Effect of genetic polymorphisms in CYP3A4, CYP3A5, and m-TOR on everolimus blood exposure and clinical outcomes in cancer patients.

Genetic variations in CYP3A4, CYP3A5, and m-TOR could contribute to interpatient variability regarding m-TOR inhibitors pharmacokinetics or cellular effects. The purpose of this study was to evaluate the influence of selected candidate variations in these genes on everolimus pharmacokinetics, efficacy, and toxicity in cancer patients. Thirty-four patients receiving everolimus for breast (n = 22) or renal (n = 10) cancers, or neuroendocrine tumors of pancreatic origin (n = 2) were included in the study.

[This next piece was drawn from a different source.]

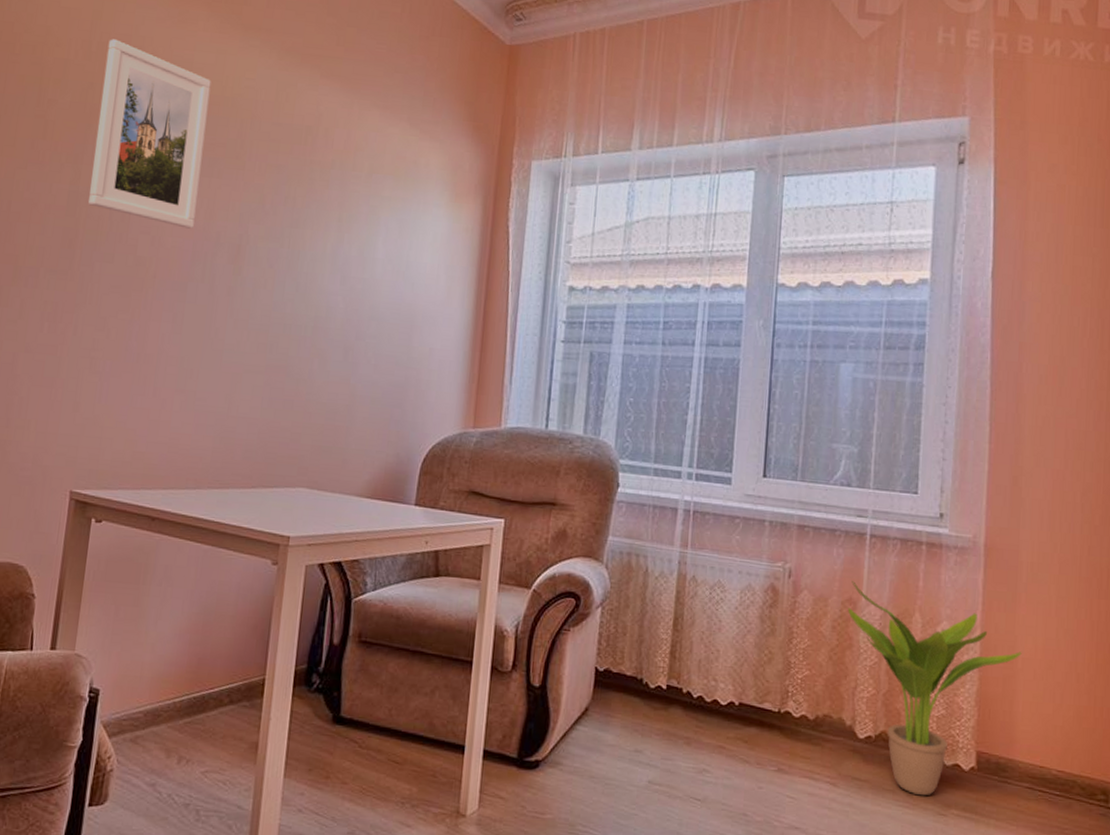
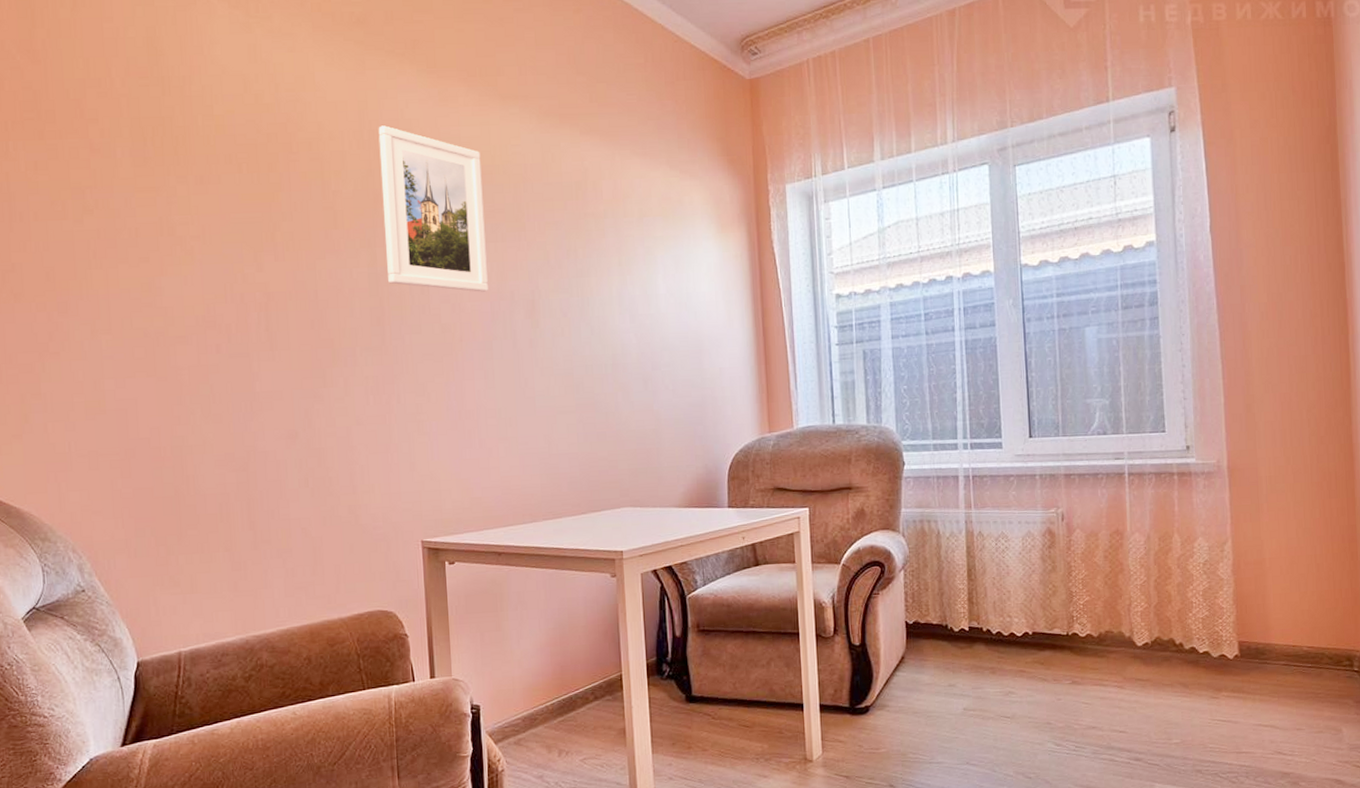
potted plant: present [847,581,1022,796] -> none [1115,515,1268,685]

Six variants in genes related to everolimus pharmacokinetics (CYP3A4*22 and CYP3A5*3) or pharmacodynamics (m-TOR rs2295079, rs2295080, rs2024627 and rs1057079) were genotyped. Associations with trough concentrations (C0), dose reductions, or treatment interruptions due to toxicity and progression-free survival were investigated using generalized estimating equations and Cox models. CYP3A5 nonexpressers had significantly higher C0 as compared with expressers (βGG vs AG = + 6.32 ± 2.22 ng/mL, p = 0.004). m-TOR rs2024627 was significantly associated with an increased risk of cancer progression studied alone or as part of an haplotype (T vs C: HR = 2.60, 95% CI [1.16-5.80], p = 0.020; CTCG vs other haplotypes HR = 2.29, 95% CI [1.06-4.95], p = 0.035, respectively). This study showed that CYP3A5 expression impacts everolimus pharmacokinetics in cancer patients and identified a genetic variation in m-TOR associated with the risk of cancer progression.